Removing the ovaries or testicles does affect metabolism. For this reason, spayed or neutered pets will tend to put on weight more easily if permitted to overeat. The important phrase here is “if permitted to overeat.” The diet of every cat and dog should be carefully regulated to prevent him/her from becoming overweight.
- Will it change my pet’s intelligence or disposition?
Only for the better. Spaying and neutering have no effect on intelligence. Most spayed and neutered pets tend to be gentler and more affectionate. They become less interested in other animals and spend more time interacting with their owners.

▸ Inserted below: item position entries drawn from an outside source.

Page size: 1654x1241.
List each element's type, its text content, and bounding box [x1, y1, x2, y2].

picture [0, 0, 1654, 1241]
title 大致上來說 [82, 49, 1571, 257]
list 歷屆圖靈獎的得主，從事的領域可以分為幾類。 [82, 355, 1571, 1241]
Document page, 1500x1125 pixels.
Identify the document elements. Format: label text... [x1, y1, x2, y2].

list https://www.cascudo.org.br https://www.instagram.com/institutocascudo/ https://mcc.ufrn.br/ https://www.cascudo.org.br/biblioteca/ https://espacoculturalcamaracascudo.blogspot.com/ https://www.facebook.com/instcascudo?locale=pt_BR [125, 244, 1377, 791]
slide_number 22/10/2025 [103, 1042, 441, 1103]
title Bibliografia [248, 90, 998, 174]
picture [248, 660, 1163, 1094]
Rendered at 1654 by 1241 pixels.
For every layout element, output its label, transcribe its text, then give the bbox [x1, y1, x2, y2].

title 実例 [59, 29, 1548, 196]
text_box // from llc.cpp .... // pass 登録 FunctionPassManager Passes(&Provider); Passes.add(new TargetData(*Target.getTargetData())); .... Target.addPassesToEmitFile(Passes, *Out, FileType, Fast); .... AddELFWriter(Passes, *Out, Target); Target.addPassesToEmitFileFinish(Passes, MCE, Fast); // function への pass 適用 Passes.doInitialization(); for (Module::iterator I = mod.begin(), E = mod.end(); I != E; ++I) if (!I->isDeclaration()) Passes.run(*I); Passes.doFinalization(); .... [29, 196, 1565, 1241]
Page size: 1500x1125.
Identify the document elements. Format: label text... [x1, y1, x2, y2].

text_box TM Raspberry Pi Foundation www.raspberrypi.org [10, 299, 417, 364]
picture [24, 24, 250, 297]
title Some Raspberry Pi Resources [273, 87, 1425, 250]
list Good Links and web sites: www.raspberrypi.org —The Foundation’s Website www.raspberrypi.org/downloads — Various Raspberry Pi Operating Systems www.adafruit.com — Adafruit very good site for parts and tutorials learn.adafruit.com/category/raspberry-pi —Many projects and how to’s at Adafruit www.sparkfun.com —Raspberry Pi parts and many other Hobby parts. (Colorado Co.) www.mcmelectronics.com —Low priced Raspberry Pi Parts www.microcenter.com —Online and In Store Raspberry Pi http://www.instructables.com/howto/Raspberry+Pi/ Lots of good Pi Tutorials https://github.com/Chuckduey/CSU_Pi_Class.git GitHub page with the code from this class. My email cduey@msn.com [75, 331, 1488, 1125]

- When should my pet have the operation?
Generally speaking, as early as possible. Pets don’t understand the concept of “planned parenthood” and as soon as your pet becomes sexually mature, he/she is capable of producing a potentially unwanted litter. Although traditionally veterinarians have recommended spaying/neutering around 6 months of age, prepubertal (8 to 12 weeks of age) spaying/neutering has gained increasing support among veterinarians. Most veterinarians recommend that females be spayed before their first estrus or “heat” period to maximize the procedure’s cancer-sparing benefits. Because all pets are individuals, talk to your veterinarian about the best time to neuter your particular pet.
- Is the operation painful?
Spaying or neutering is performed under general anesthesia and, therefore, your pet does not feel pain during the procedure. After surgery there may be some discomfort, but this is part of the normal healing process, does not last long, and can be controlled with medication.